Они поехали по извилистой, окаймленной низкими фонарями дороге, ведущей через парк с роскошными старыми деревьями, самшитовыми изгородями и по-зимнему голыми цветочными клумбами. За очередным поворотом из туманных сумерек раннего осеннего вечера выступил дом, большая старинная вилла в фахверковом стиле, с эркерами, башнями, остроконечными фронтонами и приветливо горящими окнами. Пия въехала во внутренний двор и остановилась прямо перед лестницей. Из-под козырька крыльца, опиравшегося на мощные деревянные столбы, им ухмылялся целый ансамбль тыкв-чудовищ, вырезанных для Хеллоуина. Пия нажала на кнопку звонка, и за дверью грянул многоголосый собачий оркестр. Сквозь старомодные матовые стекла она видела размытые силуэты целой своры собак, которые с лаем бросались на дверь. Выше всех прыгал и особенно страстно заливался длинноногий джек-рассел-терьер.

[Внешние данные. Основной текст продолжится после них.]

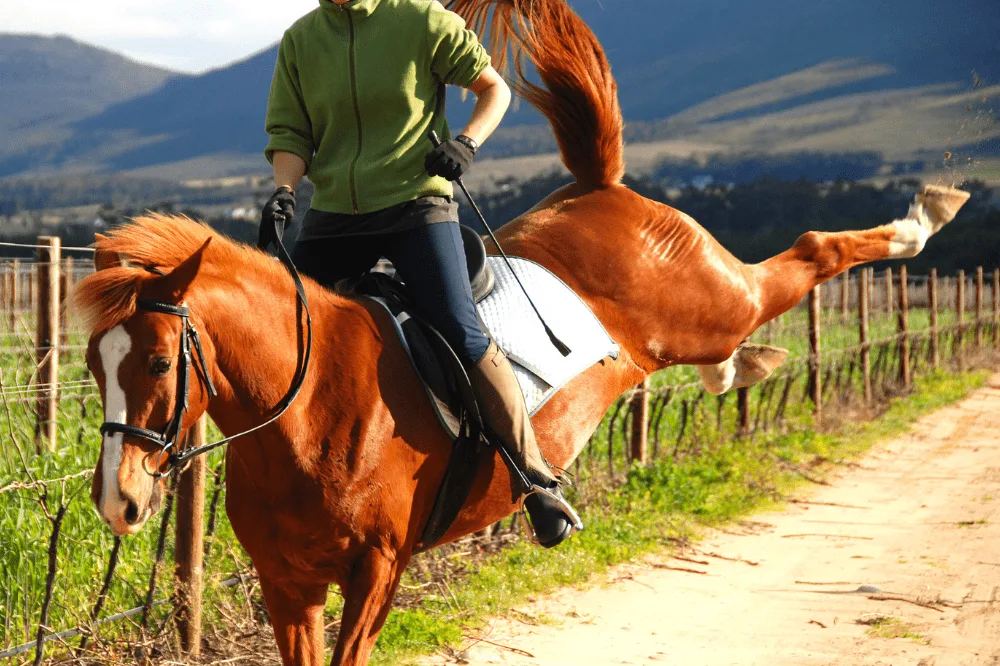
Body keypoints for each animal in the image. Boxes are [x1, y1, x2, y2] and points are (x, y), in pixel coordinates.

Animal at [76, 0, 971, 663]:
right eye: (93, 365)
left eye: (157, 363)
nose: (118, 502)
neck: (314, 406)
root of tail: (599, 189)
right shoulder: (287, 583)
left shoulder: (376, 571)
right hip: (696, 329)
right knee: (728, 347)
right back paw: (745, 369)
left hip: (712, 298)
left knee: (808, 256)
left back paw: (924, 215)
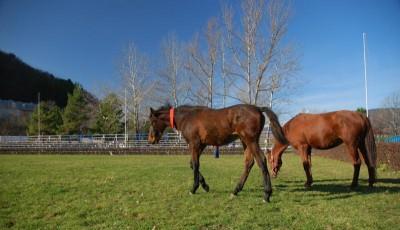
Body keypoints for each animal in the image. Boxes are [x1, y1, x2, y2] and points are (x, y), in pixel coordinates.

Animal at [147, 103, 288, 202]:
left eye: (152, 121)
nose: (151, 140)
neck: (187, 117)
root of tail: (258, 108)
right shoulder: (201, 145)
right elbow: (192, 164)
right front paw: (205, 186)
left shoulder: (194, 144)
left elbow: (195, 165)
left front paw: (194, 188)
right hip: (245, 142)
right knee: (249, 163)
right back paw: (236, 191)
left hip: (250, 140)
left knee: (261, 161)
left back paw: (266, 194)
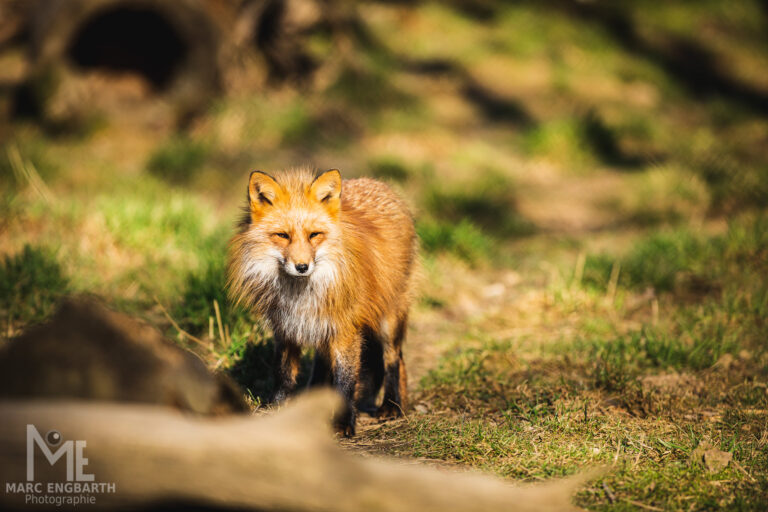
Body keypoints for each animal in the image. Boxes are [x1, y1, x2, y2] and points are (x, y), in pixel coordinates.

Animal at [227, 167, 417, 436]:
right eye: (282, 236)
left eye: (314, 235)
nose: (302, 267)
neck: (300, 294)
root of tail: (379, 184)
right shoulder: (285, 326)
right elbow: (283, 373)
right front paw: (276, 410)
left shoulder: (346, 329)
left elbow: (346, 382)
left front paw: (343, 423)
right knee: (325, 364)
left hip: (389, 318)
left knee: (394, 359)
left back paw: (392, 405)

Холодный ветер заносил под козырек мелкий дождь, капли которого постепенно превращались в колючие маленькие снежинки. Пия позвонила еще раз, и собачий лай резко перешел в оглушительное крещендо.
— Выйдет наконец кто-нибудь или нет? — сердито проворчала Пия и подняла воротник куртки.
— Рано или поздно кто-нибудь откроет, — откликнулся Боденштайн, с невозмутимым видом облокотившийся о деревянные перила.
Пия бросила на него сердитый взгляд. Его олимпийское терпение иногда бесило ее. Наконец послышались шаги, собаки умолкли и исчезли, как по мановению волшебной палочки. Дверь отворилась, на пороге показалась по-девичьи изящная блондинка в жилетке с меховой опушкой, свитере с высоким воротником, юбке до колен и модных сапогах на высоком каблуке. На первый взгляд ей можно было дать лет двадцать пять. У нее было гладкое, вневозрастное лицо и большие голубые, как у куклы, глаза. Она с вежливым любопытством посмотрела сначала на Пию, потом на Боденштайна.